The highest vote of confidence I received was when Mrs. Turner chose me to serve the butternut squash soup in the buffet-style serving line at a members-only Fall Luncheon. I stood behind a long banquet table adorned with decorative squash and Indian corn manning the sterling silver soup tureen that was filled to the brim with piping hot squash soup. My job was to delicately dip the silver ladle into the tureen, pour the steaming orange soup into tiny, gold leaf-rimmed bowls. I recall the surge of pride I felt when the last guest in a line of fifty took her soup—I had not spilled one single drop.
She also selected me to oversee the set up and serving of cookies and punch to the ballroom dancing class, a class for the adolescent nieces, nephews and grandchildren of members. On the evenings when the class met, I would arrive just after the class started, go to the kitchen and load a silver service cart with several plastic pitchers of red punch and a few tins of butter cookies, then take the freight elevator down to the ballroom where I would set up the cookies and punch on banquet table behind a set of double doors in wings of the ballroom. Then I would stand there, munching cookies and watching the children through the crack between the two doors as they shuffled around the ballroom to waltzes and fox trots played on a black boombox. The boys wore blue blazers with brass buttons and the girls wore dark velvet dresses with bright sashes, and all of them wore white gloves and shiny leather shoes. From that distance, watching them through the thin space between the doors, as the grandchildren of the titans of industry awkwardly clasped white gloved hands, and stumbled over one another's feet I felt very kindly and even a little sorry for what they were being put through. The saddest part was that because they were all so preoccupied with counting their steps, they did not smile or talk to one another.

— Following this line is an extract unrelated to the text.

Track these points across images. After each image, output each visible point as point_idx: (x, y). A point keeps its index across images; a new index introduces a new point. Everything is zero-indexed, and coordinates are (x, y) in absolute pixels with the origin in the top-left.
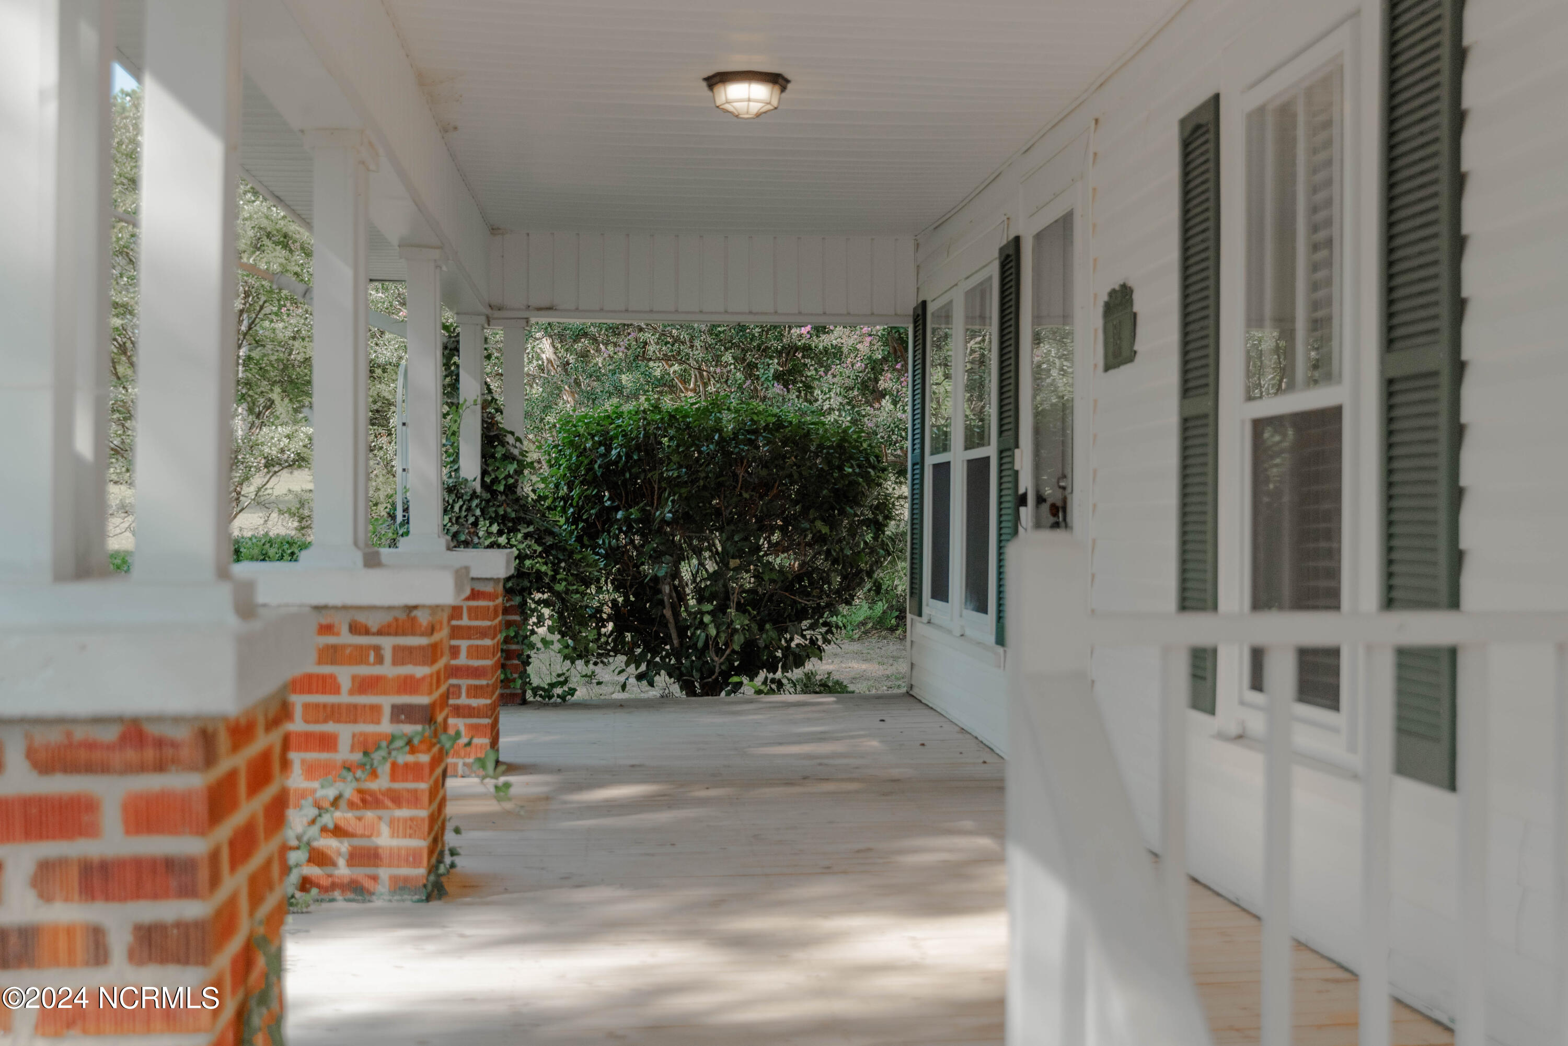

But when the instructor clapped his hands announcing the refreshment break, and I pushed open the double doors and moved the table forward, halfway into the ballroom, to my surprise they were always orderly and good mannered, which made me hate them even more. At least as teenagers some of the more self-possessed ones would probably introduce silly flourishes into their turns, or affect a patrician accent and walk around stiffly, making fun of their parents' and grandparents' lack of grace, lack of soul. At least teenagers have the temerity to be subversive, or, recognize how unlike they are from the people who originated these dances. I wished that they would look around them and see the absurdity of the situation, but they were just little kids, 4th and 5th graders, maybe. I wonder where those children are now--no doubt lawyers and doctors, hedge fund managers. I wonder how many of them have become artists?